• _TO-DO ITEM_
Reproduce the stretch of material from the line containing "What is the value" through the end, keeping every line as it stands but leaving out the pictures.

• _Chart comprehension data_
-*-*-

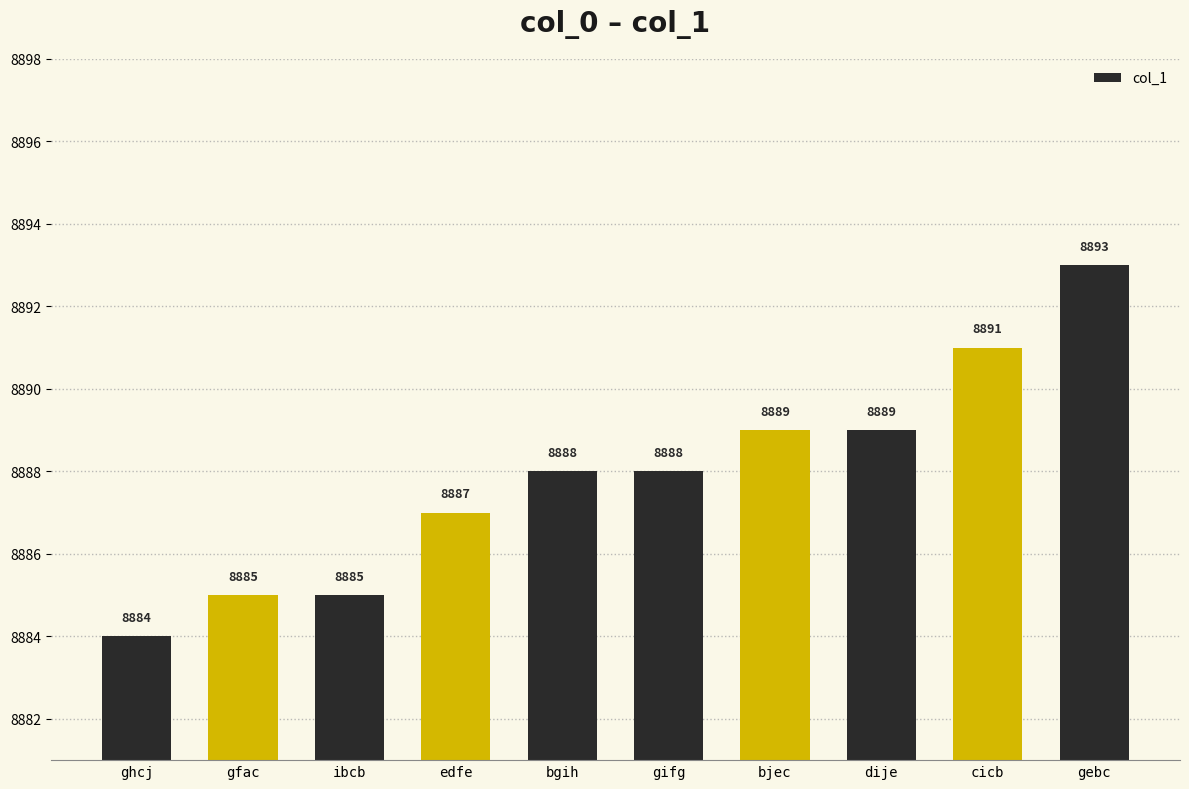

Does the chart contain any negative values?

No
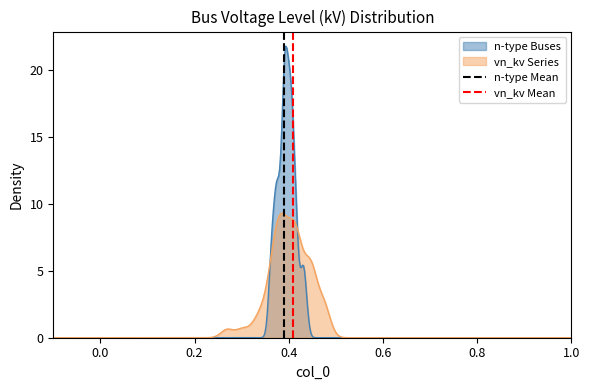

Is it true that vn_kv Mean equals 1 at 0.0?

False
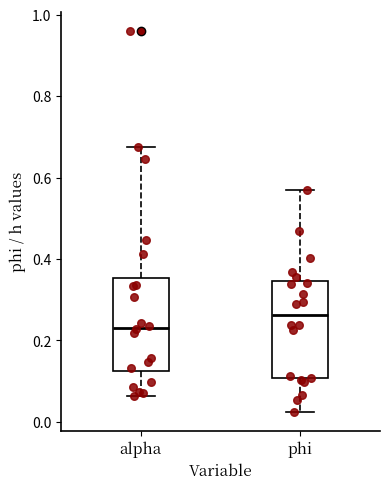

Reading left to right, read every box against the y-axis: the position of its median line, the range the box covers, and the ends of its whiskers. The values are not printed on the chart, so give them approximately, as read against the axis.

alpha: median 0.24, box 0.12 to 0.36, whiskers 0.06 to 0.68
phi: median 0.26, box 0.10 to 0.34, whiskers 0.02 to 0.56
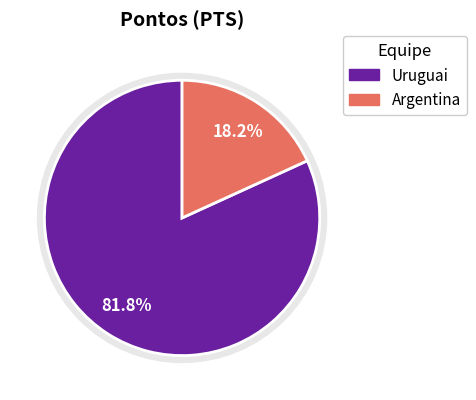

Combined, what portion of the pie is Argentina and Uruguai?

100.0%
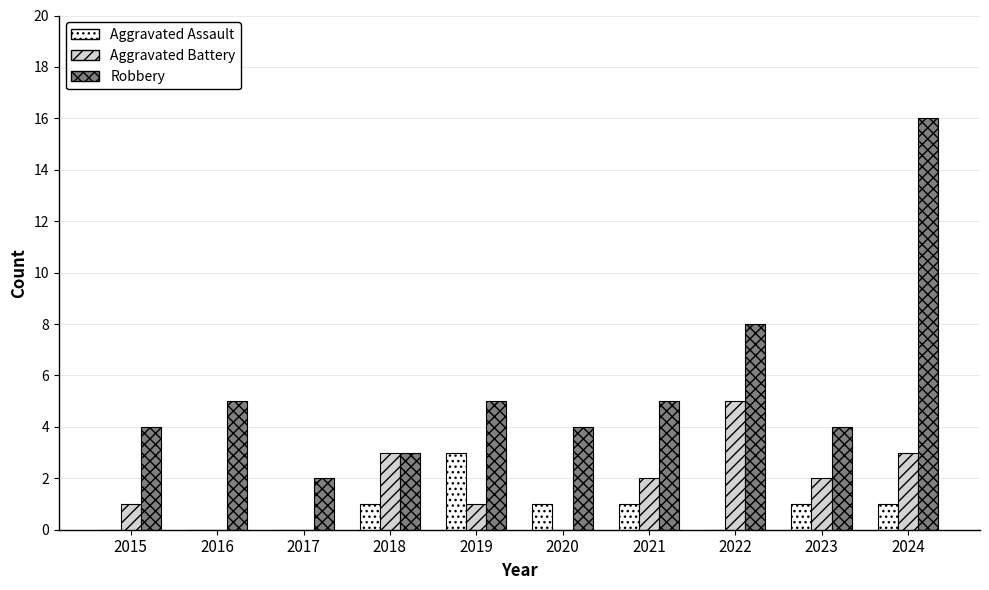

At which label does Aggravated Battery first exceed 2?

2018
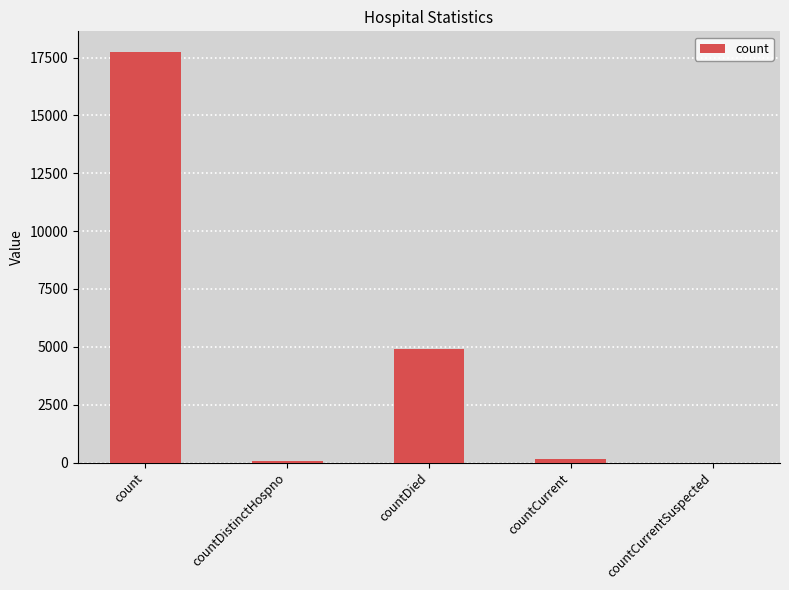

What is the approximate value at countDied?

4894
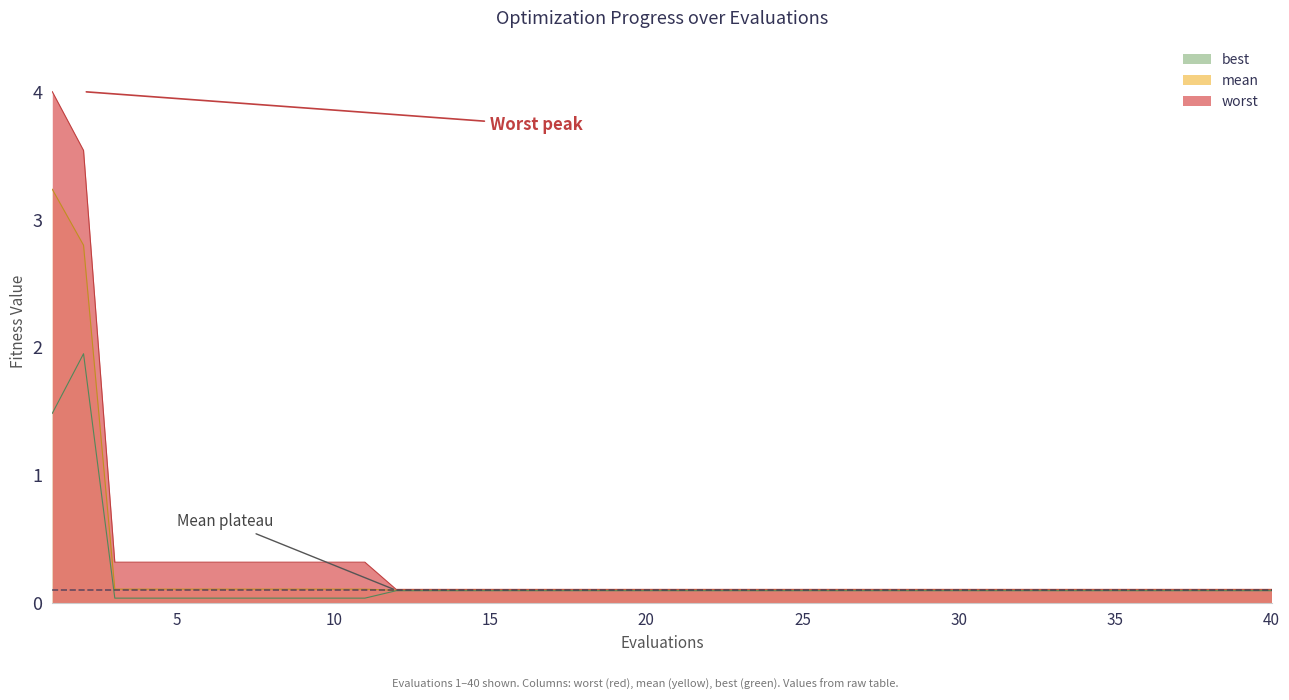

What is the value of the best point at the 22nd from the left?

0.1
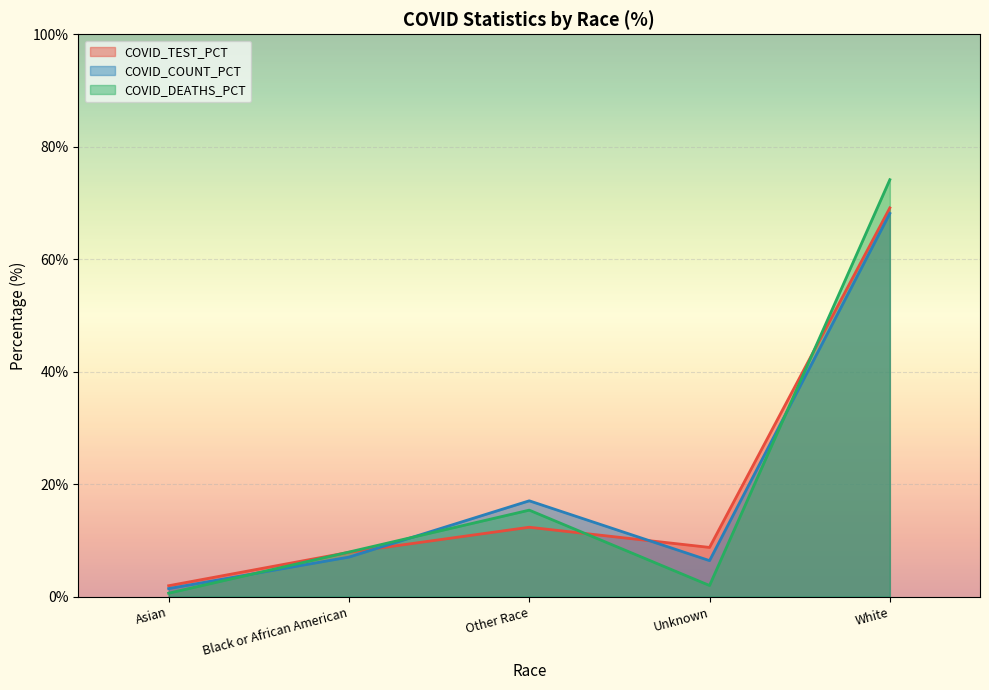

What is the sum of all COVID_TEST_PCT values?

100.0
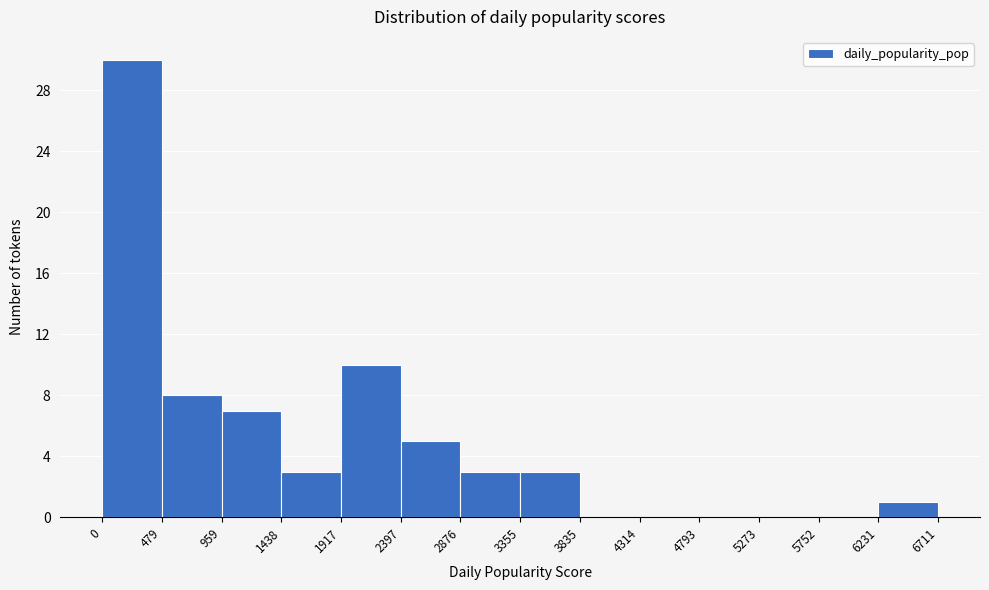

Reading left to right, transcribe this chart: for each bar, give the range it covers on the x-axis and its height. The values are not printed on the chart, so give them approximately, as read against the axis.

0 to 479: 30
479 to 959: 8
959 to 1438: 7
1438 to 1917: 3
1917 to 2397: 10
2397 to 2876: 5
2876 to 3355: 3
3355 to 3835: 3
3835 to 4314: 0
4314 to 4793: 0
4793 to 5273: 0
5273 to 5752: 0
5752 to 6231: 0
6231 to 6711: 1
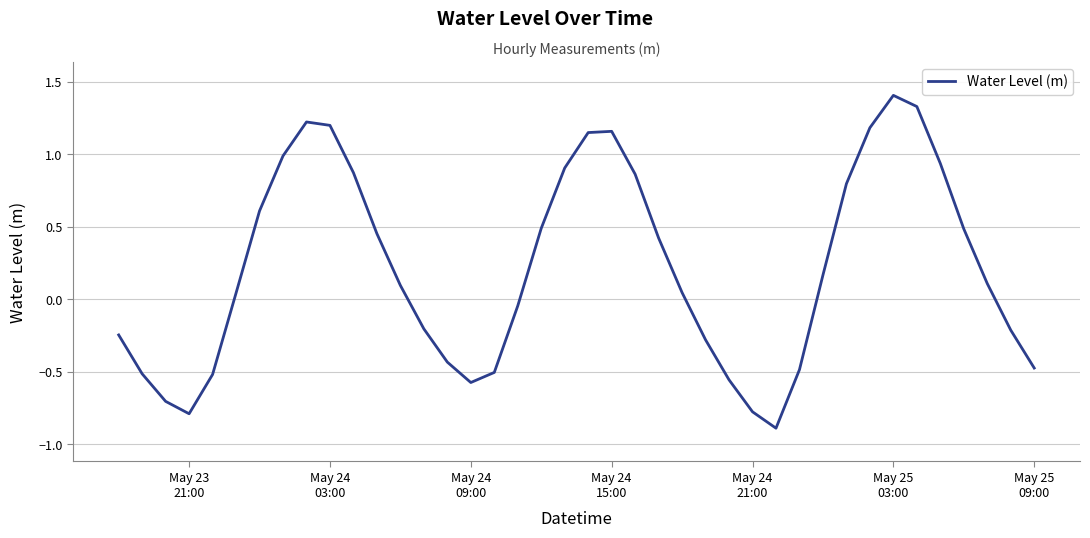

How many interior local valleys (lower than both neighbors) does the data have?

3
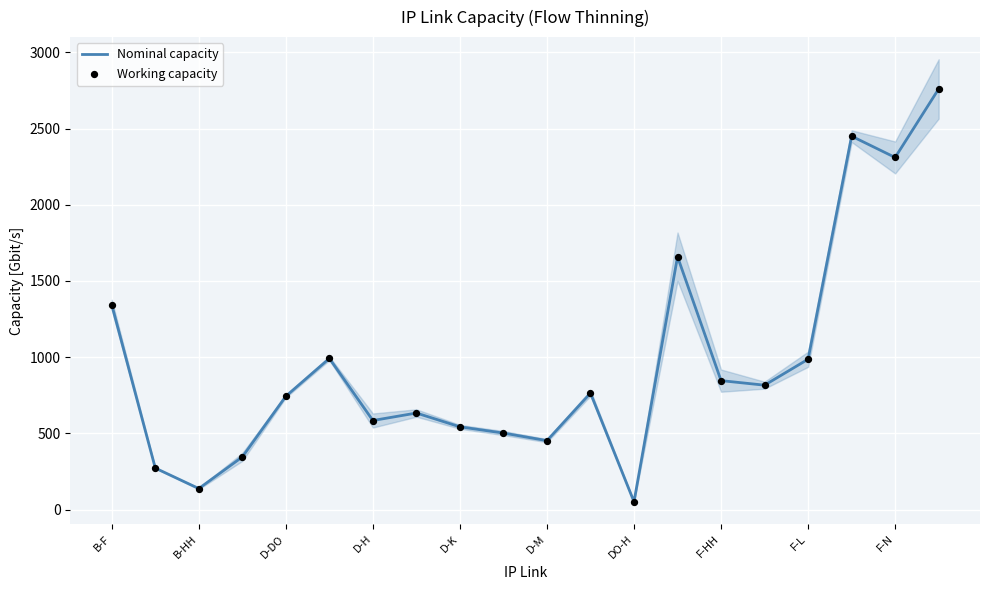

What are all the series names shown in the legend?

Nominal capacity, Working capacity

-*-*-

• _TASK OUTPUT_
What is the value of the best point at the 22nd from the left?

0.1

What is the sum of all COVID_TEST_PCT values?

100.0

Reading left to right, transcribe this chart: for each bar, give the range it covers on the x-axis and its height. The values are not printed on the chart, so give them approximately, as read against the axis.

0 to 479: 30
479 to 959: 8
959 to 1438: 7
1438 to 1917: 3
1917 to 2397: 10
2397 to 2876: 5
2876 to 3355: 3
3355 to 3835: 3
3835 to 4314: 0
4314 to 4793: 0
4793 to 5273: 0
5273 to 5752: 0
5752 to 6231: 0
6231 to 6711: 1

How many interior local valleys (lower than both neighbors) does the data have?

3

What are all the series names shown in the legend?

Nominal capacity, Working capacity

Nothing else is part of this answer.